Records provided:
** Begin **

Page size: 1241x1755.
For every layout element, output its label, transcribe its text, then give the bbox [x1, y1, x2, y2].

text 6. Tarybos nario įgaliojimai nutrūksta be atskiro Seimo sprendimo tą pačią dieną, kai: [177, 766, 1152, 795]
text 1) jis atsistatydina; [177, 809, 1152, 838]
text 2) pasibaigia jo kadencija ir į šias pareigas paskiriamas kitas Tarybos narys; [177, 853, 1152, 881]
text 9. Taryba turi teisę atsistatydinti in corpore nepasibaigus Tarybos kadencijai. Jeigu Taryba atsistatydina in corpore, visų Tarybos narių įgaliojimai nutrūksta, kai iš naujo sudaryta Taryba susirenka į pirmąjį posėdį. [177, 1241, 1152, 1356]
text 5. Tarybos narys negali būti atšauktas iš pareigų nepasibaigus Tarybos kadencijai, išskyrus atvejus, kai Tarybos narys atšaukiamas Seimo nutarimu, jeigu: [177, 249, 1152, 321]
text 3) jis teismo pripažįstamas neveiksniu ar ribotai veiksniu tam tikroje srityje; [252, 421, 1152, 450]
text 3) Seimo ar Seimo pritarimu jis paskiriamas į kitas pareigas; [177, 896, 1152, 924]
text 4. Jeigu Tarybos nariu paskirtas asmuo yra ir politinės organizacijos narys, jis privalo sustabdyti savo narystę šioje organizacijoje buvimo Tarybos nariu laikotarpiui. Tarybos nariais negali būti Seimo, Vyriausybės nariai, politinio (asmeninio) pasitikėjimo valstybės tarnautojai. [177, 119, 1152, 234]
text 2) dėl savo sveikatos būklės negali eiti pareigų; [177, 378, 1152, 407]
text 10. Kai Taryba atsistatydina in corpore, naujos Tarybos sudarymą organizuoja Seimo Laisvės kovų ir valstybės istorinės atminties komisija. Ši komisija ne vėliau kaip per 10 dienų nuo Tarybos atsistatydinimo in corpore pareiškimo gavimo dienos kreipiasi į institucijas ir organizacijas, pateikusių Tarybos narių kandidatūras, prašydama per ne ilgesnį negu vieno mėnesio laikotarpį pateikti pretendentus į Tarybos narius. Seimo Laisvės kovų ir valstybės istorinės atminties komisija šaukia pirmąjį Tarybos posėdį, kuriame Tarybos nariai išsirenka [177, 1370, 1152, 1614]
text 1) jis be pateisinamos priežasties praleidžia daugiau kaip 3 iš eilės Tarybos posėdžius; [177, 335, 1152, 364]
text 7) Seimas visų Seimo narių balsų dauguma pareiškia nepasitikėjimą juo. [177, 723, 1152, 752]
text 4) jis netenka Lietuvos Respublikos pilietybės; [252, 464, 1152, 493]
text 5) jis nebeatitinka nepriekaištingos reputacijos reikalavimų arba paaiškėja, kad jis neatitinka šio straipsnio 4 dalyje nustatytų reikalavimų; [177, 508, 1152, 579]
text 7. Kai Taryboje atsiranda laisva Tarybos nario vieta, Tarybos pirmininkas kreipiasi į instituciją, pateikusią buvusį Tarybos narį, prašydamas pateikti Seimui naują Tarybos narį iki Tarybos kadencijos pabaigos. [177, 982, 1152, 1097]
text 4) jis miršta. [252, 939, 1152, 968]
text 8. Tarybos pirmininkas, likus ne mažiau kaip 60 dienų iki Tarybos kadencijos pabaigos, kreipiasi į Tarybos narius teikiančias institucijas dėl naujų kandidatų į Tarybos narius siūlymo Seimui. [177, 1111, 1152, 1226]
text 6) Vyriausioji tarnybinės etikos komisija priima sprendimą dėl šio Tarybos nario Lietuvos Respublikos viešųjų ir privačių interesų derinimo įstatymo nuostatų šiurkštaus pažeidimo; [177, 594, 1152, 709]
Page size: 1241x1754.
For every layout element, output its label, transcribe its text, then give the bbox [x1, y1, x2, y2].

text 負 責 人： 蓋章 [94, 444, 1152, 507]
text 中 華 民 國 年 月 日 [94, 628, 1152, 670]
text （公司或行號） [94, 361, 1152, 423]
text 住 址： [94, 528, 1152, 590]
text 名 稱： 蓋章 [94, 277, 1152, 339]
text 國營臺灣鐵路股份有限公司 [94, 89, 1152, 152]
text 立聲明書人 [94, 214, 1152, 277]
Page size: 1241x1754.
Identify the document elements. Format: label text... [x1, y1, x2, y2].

** End **

Written task:
Pick out every row above that contains the word "įgaliojimai" and copy each one. Case matters.

Correct result:
text 6. Tarybos nario įgaliojimai nutrūksta be atskiro Seimo sprendimo tą pačią dieną, kai: [177, 766, 1152, 795]
text 9. Taryba turi teisę atsistatydinti in corpore nepasibaigus Tarybos kadencijai. Jeigu Taryba atsistatydina in corpore, visų Tarybos narių įgaliojimai nutrūksta, kai iš naujo sudaryta Taryba susirenka į pirmąjį posėdį. [177, 1241, 1152, 1356]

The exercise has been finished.